The doubts that sobered me up that summer are long gone. However, it did not completely defeat me, but allowed me to reaffirm myself after experiencing confusion, and then became an inexhaustible motivation for me on the way to the postgraduate entrance examination. I know that all this comes from love, which is sincere, enthusiastic and simple love.

We always say that a confidant is hard to find. In fact, love is hard to find. In today's society, amid the endless temptations and novelties, we will be surrounded by short-term joy and good feelings one after another without even realizing it. Some people walk their whole lives, but they can't break through this too homogeneous joy and good feelings, so as to understand what they really love. Some people are addicted to it, and they don't ask what they love.

Love is lonely, and it is not as enjoyable to be alone as it is to be enjoyed by all. It needs constant searching, it needs to be tempered like an ascetic, and it needs to put aside the bright and glitz like peeling off silk and pulling away clouds to see the fog, in order to see its essence and then re-recognize oneself. However, it also makes people happy. It allows us to maintain our desire, excitement and surprise for life while seeing the complexity of society and the triviality of the world.

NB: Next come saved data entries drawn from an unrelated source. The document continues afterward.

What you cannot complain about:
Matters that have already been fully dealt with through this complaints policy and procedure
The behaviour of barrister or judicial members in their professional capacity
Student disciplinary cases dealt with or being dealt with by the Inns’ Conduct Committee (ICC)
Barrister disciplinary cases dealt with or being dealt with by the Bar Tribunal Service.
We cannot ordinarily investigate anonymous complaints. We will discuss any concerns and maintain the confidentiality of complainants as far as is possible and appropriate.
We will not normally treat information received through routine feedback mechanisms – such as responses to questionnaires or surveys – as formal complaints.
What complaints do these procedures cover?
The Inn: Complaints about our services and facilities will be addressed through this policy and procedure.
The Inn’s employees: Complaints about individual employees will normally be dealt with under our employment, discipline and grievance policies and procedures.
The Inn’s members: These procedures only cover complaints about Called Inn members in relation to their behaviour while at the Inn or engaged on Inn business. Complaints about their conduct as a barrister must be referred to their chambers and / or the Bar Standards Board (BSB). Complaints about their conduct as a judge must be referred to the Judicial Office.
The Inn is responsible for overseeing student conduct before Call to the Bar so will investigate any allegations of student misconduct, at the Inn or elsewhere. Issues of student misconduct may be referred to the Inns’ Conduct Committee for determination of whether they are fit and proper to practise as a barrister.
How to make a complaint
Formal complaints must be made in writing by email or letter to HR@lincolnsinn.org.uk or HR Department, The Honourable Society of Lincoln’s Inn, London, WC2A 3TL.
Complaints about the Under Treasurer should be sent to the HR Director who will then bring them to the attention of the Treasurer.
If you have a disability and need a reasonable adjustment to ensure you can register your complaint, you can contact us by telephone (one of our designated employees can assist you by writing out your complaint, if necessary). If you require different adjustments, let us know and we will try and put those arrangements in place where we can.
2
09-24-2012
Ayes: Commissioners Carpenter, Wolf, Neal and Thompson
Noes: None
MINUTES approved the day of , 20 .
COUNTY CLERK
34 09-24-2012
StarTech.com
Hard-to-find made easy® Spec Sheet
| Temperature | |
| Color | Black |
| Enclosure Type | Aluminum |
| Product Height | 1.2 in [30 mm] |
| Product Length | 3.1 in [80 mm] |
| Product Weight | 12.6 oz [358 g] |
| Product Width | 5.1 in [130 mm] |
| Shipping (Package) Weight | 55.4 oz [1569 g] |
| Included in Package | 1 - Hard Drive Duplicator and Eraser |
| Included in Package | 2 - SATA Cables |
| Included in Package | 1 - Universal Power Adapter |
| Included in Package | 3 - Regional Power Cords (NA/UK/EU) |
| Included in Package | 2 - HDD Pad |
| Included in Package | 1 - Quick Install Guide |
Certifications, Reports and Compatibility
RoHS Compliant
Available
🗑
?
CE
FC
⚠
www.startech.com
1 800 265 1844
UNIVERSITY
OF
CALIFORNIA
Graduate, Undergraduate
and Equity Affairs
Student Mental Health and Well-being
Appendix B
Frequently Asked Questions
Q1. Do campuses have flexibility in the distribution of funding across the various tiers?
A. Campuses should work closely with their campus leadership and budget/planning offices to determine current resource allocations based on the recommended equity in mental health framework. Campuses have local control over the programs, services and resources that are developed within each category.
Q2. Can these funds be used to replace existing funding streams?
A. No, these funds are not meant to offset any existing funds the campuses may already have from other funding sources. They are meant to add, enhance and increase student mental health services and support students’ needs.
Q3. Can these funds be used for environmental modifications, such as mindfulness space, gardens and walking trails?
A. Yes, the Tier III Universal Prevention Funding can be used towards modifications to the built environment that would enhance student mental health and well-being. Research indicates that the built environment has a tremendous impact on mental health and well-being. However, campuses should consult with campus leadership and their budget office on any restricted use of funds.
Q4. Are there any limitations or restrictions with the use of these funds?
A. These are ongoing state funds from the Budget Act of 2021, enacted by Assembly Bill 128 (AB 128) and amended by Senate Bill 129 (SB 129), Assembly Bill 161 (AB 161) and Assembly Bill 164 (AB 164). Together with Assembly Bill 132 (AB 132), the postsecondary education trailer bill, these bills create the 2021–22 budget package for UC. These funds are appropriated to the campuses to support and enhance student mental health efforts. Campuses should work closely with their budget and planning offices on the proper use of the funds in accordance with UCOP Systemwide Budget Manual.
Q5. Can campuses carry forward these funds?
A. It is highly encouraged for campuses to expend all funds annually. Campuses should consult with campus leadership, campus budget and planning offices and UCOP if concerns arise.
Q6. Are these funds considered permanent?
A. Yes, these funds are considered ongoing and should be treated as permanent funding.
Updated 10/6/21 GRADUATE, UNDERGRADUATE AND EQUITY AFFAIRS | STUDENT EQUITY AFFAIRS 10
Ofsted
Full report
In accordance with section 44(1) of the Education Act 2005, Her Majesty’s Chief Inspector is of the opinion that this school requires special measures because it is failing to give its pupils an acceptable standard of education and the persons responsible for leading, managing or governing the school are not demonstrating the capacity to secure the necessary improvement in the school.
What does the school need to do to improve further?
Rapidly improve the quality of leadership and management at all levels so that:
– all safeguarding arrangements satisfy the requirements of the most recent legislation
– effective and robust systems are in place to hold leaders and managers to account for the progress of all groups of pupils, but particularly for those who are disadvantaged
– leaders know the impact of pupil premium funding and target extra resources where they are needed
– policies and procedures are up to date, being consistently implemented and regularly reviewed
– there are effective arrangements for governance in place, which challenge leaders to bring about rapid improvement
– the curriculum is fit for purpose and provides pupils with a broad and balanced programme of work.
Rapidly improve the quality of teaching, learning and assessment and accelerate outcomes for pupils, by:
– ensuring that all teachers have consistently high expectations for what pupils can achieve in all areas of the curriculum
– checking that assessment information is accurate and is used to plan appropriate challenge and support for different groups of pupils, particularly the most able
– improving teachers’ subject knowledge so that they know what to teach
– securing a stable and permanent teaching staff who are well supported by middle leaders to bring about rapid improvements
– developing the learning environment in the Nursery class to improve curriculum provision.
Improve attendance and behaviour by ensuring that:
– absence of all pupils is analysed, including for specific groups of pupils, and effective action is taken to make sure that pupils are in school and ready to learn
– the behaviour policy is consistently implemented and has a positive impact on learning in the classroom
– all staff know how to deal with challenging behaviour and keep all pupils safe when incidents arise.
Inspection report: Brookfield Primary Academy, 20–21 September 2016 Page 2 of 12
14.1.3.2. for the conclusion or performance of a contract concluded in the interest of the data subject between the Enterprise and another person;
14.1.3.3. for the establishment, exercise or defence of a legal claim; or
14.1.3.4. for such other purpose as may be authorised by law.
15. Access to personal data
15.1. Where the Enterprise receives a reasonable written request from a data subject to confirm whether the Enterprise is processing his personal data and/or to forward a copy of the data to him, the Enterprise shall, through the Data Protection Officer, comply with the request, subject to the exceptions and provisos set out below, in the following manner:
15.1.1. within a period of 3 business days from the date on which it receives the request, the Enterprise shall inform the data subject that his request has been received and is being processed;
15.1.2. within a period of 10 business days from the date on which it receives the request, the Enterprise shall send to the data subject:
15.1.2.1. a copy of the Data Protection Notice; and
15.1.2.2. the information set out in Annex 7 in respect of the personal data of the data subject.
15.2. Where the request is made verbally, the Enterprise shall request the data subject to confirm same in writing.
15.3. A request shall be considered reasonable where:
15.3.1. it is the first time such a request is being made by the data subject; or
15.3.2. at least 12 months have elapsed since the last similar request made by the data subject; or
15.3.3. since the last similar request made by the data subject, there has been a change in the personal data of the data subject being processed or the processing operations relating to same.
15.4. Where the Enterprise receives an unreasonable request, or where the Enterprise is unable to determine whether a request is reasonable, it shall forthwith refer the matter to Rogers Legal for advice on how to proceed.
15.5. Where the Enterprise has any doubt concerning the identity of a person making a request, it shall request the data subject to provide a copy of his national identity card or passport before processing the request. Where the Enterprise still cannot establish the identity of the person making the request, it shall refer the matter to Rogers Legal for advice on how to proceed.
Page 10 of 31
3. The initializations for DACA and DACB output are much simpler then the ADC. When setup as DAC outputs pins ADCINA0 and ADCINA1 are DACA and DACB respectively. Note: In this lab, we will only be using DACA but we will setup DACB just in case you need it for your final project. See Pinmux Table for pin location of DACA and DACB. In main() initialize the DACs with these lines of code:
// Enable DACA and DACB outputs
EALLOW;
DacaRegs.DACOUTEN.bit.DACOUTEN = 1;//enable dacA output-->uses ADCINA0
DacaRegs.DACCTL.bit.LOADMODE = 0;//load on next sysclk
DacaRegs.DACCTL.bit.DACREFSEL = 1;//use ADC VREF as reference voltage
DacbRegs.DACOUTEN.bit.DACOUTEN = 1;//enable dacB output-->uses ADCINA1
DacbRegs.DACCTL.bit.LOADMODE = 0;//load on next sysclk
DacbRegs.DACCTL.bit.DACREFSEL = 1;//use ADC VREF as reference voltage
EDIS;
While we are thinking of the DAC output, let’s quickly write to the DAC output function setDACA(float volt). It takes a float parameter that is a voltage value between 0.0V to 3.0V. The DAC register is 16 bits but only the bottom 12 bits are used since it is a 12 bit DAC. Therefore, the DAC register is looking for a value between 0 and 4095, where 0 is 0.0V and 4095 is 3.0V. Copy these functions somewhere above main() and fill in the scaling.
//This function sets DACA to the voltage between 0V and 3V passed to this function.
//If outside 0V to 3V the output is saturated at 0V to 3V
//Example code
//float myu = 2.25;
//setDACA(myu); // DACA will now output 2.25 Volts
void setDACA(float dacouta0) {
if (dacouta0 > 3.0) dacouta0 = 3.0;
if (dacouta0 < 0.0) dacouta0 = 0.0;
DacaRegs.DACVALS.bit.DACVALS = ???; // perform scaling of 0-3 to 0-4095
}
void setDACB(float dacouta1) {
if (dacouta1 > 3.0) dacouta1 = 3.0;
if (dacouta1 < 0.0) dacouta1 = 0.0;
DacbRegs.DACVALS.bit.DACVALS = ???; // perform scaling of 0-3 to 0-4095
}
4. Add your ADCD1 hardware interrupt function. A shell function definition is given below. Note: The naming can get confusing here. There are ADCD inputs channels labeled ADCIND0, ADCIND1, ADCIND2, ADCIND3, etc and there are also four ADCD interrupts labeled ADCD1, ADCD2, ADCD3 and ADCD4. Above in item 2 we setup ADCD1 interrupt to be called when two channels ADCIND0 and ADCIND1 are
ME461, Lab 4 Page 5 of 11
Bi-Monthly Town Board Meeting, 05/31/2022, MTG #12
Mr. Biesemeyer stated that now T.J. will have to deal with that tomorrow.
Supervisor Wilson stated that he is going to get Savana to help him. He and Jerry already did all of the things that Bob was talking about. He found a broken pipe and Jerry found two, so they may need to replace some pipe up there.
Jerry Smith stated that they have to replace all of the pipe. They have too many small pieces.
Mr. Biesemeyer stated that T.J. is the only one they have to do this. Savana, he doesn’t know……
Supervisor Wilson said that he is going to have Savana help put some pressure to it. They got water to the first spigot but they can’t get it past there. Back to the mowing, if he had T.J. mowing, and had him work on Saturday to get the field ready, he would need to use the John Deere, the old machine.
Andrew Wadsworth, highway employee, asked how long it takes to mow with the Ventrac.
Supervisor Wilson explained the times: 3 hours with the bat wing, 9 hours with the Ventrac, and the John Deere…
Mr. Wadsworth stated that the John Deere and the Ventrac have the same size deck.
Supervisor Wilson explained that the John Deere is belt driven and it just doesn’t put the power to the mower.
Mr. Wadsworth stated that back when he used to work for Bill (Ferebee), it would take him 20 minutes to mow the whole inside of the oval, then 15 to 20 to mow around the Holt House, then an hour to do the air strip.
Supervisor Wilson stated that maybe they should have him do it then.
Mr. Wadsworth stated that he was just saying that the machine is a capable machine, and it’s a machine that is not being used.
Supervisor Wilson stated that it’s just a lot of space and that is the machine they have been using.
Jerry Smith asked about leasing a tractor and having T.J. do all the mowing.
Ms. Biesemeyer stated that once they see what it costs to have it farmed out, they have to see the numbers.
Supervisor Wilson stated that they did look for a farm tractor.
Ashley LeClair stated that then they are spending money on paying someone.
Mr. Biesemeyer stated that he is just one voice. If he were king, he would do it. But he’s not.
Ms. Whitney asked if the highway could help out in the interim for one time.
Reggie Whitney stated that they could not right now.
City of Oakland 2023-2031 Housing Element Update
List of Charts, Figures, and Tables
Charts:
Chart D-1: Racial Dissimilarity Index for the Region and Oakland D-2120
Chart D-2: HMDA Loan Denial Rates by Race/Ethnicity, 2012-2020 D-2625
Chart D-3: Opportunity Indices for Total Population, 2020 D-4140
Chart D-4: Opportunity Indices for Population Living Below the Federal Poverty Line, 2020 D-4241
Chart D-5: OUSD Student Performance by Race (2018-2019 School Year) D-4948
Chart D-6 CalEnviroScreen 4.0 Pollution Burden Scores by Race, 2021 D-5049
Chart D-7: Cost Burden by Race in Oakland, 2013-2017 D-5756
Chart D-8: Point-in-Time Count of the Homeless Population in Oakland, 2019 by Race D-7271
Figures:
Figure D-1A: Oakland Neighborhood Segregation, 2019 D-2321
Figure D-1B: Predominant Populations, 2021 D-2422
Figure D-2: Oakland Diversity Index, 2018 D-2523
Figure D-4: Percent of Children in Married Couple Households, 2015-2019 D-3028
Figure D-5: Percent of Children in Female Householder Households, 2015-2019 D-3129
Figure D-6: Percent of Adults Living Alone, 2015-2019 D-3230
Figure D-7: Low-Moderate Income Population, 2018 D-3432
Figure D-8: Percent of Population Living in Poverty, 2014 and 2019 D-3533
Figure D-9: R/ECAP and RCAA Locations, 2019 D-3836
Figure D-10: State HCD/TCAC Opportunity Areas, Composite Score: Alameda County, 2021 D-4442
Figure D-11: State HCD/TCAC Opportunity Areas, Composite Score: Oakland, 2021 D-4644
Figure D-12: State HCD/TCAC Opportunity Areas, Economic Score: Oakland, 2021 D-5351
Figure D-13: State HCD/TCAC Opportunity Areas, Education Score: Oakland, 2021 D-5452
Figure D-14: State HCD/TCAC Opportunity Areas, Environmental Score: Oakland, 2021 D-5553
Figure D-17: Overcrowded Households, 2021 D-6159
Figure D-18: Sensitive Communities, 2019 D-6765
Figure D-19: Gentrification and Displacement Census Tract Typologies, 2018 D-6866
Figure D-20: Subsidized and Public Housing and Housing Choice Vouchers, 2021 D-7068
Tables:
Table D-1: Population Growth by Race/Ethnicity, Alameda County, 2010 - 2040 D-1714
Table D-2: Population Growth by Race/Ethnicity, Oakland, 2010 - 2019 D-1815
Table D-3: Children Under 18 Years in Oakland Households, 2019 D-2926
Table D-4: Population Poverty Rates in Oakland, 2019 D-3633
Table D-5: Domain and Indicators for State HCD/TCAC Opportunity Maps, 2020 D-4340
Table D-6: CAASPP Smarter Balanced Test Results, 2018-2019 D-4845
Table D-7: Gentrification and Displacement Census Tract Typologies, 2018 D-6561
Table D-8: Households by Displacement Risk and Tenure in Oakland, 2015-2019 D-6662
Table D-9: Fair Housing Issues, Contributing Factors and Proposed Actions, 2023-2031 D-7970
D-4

Dear us, take a moment, stop and look back, don’t always be busy rushing. We are all still young, and there must be things and things that we truly love waiting for us to embrace and integrate into our lives. It would be a pity if we easily ignore or give up looking for them.

Be bold and try, go find it.

You know, it’s really cool to be able to own things and things that you love!

Above, I would like to encourage you!